Logo DW

LIPI: Politik Dinasti di Indonesia Kian Subur

Elnur/Fotolia
Elnur/Fotolia
Sumber :
  • dw

Pada Rabu, 18 September 2019, putra sulung Presiden Joko Widodo, Gibran Rakabuming Raka, mengunjungi kediaman dinas Wali Kota Solo, FX Hadi Rudyatmo. Akibat kunjungan ini, beredar spekulasi bahwa Gibran akan maju untuk mencalonkan diri jadi Wali Kota Solo. Sejauh ini Gibran memang belum menjawab dengan jelas terkait adanya motif politik di balik kunjungan tersebut.

Masalah akan mencalonkan diri secara atau tidak memang hak politik tiap individu.
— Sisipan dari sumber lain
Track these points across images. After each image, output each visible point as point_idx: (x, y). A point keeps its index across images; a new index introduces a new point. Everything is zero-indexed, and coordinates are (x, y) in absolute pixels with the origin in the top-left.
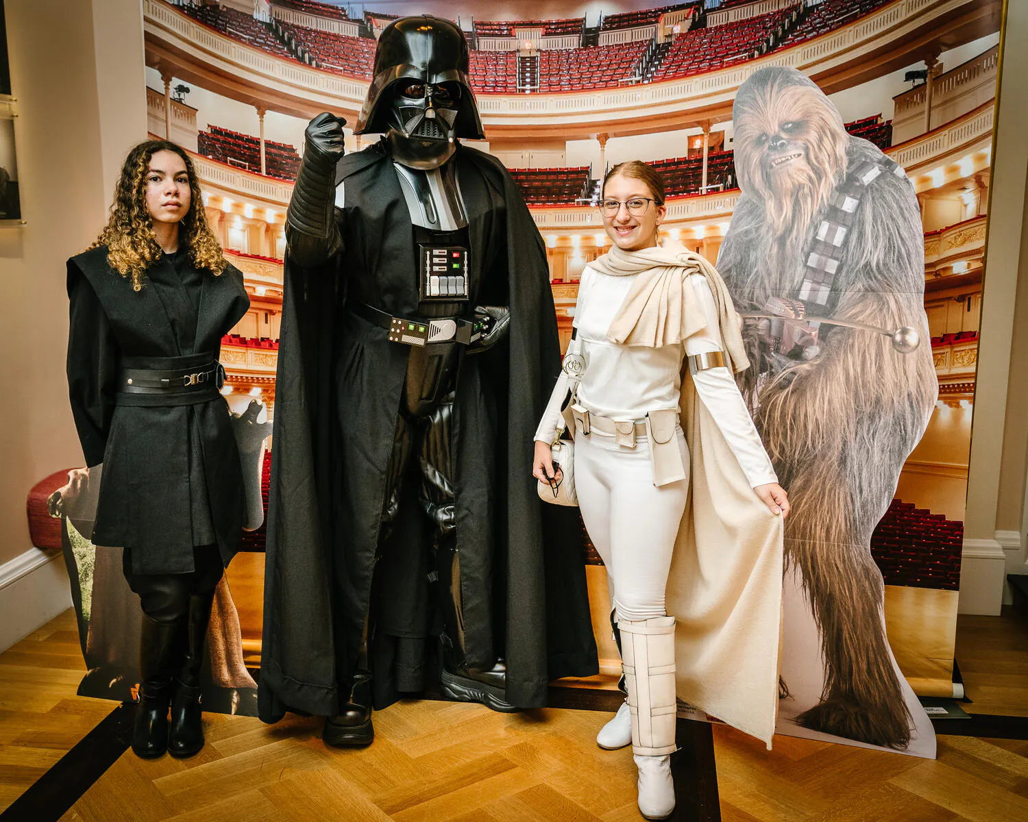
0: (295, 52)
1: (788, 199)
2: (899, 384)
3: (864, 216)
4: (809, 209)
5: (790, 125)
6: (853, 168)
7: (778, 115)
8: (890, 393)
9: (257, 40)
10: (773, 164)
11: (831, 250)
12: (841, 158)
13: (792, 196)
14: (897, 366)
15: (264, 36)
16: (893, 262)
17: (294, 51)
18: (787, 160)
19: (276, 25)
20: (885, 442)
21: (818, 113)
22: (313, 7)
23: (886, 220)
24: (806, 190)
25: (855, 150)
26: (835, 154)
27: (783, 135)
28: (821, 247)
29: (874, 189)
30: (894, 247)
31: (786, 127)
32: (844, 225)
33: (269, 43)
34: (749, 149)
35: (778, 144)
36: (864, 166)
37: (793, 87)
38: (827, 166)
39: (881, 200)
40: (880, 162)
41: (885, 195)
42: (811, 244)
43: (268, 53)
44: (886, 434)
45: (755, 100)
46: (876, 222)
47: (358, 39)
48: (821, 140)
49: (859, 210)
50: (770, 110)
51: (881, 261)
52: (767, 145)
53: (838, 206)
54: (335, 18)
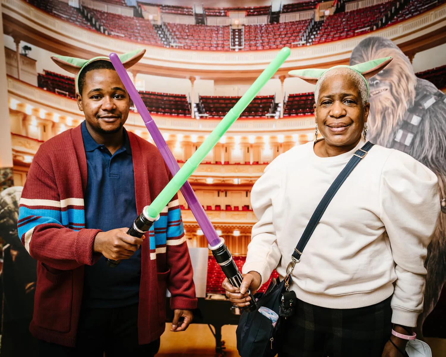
0: (95, 26)
1: (379, 115)
2: (443, 233)
3: (424, 127)
4: (391, 122)
5: (382, 72)
6: (418, 98)
8: (437, 237)
9: (72, 18)
10: (371, 94)
11: (403, 148)
12: (412, 92)
13: (381, 113)
14: (442, 221)
15: (75, 16)
16: (442, 156)
18: (379, 92)
19: (83, 9)
20: (433, 266)
21: (399, 64)
23: (438, 130)
24: (390, 111)
25: (420, 86)
26: (408, 89)
27: (378, 78)
28: (397, 145)
29: (431, 111)
30: (443, 148)
31: (379, 72)
32: (412, 132)
33: (79, 20)
35: (375, 82)
36: (425, 97)
37: (384, 49)
38: (403, 97)
39: (435, 118)
40: (435, 94)
41: (438, 115)
42: (392, 143)
43: (79, 27)
44: (434, 263)
45: (362, 56)
46: (432, 132)
47: (133, 18)
48: (400, 81)
49: (421, 124)
51: (434, 156)
53: (409, 121)
54: (119, 5)
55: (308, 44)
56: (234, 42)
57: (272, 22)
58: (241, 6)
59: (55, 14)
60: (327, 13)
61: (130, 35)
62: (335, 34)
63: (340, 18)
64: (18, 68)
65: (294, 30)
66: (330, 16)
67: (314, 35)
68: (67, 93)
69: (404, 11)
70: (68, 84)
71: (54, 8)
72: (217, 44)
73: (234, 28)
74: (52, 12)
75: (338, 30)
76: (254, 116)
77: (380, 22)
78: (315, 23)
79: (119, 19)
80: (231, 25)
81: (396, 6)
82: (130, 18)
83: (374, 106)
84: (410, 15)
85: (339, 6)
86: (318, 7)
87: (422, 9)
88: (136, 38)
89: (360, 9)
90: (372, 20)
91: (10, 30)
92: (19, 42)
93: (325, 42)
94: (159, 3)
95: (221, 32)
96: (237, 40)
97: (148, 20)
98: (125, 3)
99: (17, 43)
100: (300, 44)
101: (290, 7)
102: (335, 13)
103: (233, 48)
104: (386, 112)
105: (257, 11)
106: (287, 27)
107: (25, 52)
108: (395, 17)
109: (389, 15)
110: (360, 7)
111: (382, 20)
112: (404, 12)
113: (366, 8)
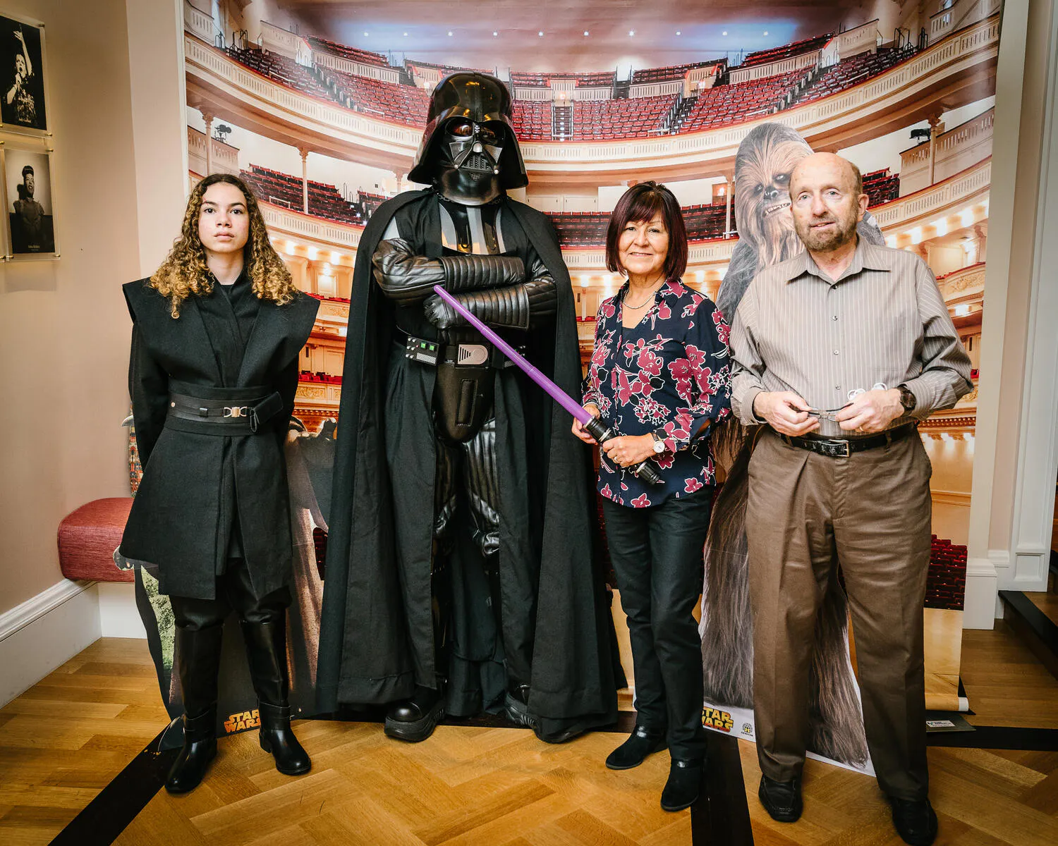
0: (337, 97)
1: (778, 243)
5: (782, 177)
7: (772, 167)
9: (300, 84)
10: (766, 212)
13: (781, 242)
15: (306, 80)
17: (336, 95)
18: (778, 208)
19: (318, 70)
22: (355, 53)
24: (794, 237)
27: (776, 186)
31: (778, 178)
33: (311, 87)
34: (747, 198)
35: (771, 194)
37: (785, 142)
43: (310, 96)
45: (754, 153)
47: (398, 86)
50: (765, 164)
52: (762, 195)
54: (376, 65)
55: (674, 133)
56: (558, 127)
57: (617, 98)
58: (569, 72)
59: (272, 76)
60: (703, 85)
61: (393, 113)
62: (714, 118)
63: (722, 93)
64: (208, 159)
65: (651, 111)
66: (706, 90)
67: (682, 119)
68: (289, 203)
69: (819, 86)
70: (291, 188)
71: (273, 68)
72: (532, 130)
73: (557, 105)
74: (267, 74)
75: (719, 112)
76: (588, 244)
77: (783, 101)
78: (684, 100)
79: (376, 87)
80: (553, 100)
81: (807, 78)
82: (394, 85)
83: (771, 229)
84: (829, 92)
85: (721, 76)
86: (688, 76)
87: (844, 84)
88: (403, 117)
89: (753, 82)
90: (771, 98)
91: (198, 99)
92: (212, 120)
93: (699, 130)
94: (440, 64)
95: (537, 111)
96: (562, 124)
97: (422, 90)
98: (386, 63)
99: (208, 120)
100: (660, 132)
101: (646, 74)
102: (714, 86)
103: (556, 135)
104: (788, 238)
105: (594, 80)
106: (641, 106)
107: (221, 134)
108: (806, 95)
109: (797, 92)
110: (753, 78)
111: (786, 98)
112: (818, 88)
113: (762, 80)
Namun kunjungan ini kontan menimbulkan tanda tanya apakah nantinya satu per satu anggota keluarga ini juga terjun ke politik praktis?

Mengikuti jejak anggota keluarga ke dalam kancah politik memang bukan hal asing, baik di Indonesia maupun luar negeri. Sebelum era reformasi Soeharto sempat menunjuk putrinya yaitu Siti Hardiyanti Rukmana (Tutut) menjadi menteri sosial. Setelah reformasi, sejumlah nama keluarga pun muncul di berbagai daerah, membentuk klan-klan di mana orang yang masih memiliki hubungan kekerabatan meduduki berbagai posisi strategis baik di eksekutif maupun legislatif.
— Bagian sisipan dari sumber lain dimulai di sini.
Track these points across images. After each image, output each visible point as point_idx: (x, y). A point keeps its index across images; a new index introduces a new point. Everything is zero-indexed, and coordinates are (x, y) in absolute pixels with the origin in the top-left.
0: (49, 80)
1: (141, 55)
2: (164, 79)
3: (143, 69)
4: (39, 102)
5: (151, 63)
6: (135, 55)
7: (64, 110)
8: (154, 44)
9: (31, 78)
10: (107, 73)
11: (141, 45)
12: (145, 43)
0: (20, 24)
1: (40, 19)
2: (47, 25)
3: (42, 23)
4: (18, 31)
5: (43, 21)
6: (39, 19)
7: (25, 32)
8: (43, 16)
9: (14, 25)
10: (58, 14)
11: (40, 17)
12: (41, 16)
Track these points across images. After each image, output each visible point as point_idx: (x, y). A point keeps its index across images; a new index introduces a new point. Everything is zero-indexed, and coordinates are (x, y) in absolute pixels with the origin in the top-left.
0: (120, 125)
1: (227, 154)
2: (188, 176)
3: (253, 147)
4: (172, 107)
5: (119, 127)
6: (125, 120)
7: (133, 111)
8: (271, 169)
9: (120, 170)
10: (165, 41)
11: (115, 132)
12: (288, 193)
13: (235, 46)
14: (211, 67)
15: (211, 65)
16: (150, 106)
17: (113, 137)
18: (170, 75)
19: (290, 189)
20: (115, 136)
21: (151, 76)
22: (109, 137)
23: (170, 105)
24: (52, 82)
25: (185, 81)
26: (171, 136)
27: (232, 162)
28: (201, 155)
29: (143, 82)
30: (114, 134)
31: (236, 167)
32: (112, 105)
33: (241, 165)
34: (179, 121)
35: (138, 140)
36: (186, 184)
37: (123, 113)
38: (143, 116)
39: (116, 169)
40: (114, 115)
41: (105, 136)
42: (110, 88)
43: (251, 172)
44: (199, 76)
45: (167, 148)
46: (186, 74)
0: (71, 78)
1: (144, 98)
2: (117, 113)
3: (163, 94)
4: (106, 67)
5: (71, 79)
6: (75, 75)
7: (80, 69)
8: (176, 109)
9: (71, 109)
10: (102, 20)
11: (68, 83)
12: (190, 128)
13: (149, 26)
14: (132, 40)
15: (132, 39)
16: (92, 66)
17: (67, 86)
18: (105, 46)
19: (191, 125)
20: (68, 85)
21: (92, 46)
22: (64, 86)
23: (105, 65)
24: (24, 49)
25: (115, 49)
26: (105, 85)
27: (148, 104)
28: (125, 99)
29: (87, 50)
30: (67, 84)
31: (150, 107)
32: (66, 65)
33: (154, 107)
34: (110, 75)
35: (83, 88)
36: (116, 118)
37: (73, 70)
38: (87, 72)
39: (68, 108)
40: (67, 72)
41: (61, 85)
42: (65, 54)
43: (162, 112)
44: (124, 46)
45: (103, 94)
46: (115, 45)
Tidak masalah, selama mereka tidak korupsi, adil dan bisa memegang amanah, demikian yang muncul dalam benak pikiran. Namun apakah benar sebegitu mudah? DW berbincang dengan pengamat politik dari Lembaga Ilmu Pengetahuan Indonesia (LIPI), Dini Suryani mengenai fenomena politik dinasti ini.
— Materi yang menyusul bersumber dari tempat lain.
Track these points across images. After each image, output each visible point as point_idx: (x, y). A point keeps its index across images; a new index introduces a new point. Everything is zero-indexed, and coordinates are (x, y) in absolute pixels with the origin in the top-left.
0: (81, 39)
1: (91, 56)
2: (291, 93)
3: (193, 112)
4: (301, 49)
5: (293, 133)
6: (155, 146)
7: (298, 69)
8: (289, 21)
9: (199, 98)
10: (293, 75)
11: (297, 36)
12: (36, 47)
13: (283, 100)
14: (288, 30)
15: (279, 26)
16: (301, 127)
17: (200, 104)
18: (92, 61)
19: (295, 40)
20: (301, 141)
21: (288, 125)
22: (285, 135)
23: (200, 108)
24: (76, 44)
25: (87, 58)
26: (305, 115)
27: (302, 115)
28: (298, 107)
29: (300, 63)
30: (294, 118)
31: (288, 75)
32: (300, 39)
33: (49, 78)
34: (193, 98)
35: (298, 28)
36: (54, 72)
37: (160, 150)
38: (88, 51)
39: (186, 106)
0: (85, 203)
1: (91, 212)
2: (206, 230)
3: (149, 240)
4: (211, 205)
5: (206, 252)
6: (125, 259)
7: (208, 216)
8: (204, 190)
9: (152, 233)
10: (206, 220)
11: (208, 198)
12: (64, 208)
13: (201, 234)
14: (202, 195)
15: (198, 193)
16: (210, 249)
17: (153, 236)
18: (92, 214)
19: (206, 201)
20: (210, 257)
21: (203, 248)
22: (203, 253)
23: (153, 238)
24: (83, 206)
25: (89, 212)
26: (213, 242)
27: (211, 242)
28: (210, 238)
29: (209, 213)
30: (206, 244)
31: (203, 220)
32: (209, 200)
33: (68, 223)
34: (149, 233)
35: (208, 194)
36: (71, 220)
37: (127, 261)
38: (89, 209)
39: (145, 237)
Deutsche Welle: Sejauh mana praktik politik dinasti mengakar di Indonesia baik di tingkat nasional maupun regional? Seperti apa perkembangannya jika dilihat dari era reformasi dan sebelumnya?

Dini Suryani: Ketika Orde Baru, politik dinasti lebih mencolok di tingkat nasional. Ditandai dengan kehadiran Siti Hardiyanti Rukmana (Tutut) yang menjadi anggota MPR RI dari Fraksi Golkar dari tahun 1992-1998 ketika ayahnya, Presiden Soeharto untuk ke sekian kalinya menjadi presiden. Ia (Tutut) kemudian ditunjuk menjadi Menteri Sosial ke-23 oleh ayahnya sendiri, meskipun hanya menjabat beberapa bulan (Maret-Mei 1998) karena gelombang tuntutan reformasi tidak bisa dibendung lagi.

Ketika Orde Baru runtuh, praktik dinasti justru semakin menyubur, tetapi kali ini di tingkat lokal, seiring dengan perubahan hubungan pusat-daerah yang semula tersentralisasi menjadi desentralisasi melalui kebijakan otonomi daerah. Politik dinasti semakin subur ketika pilkada langsung diberlakukan sejak tahun 2005.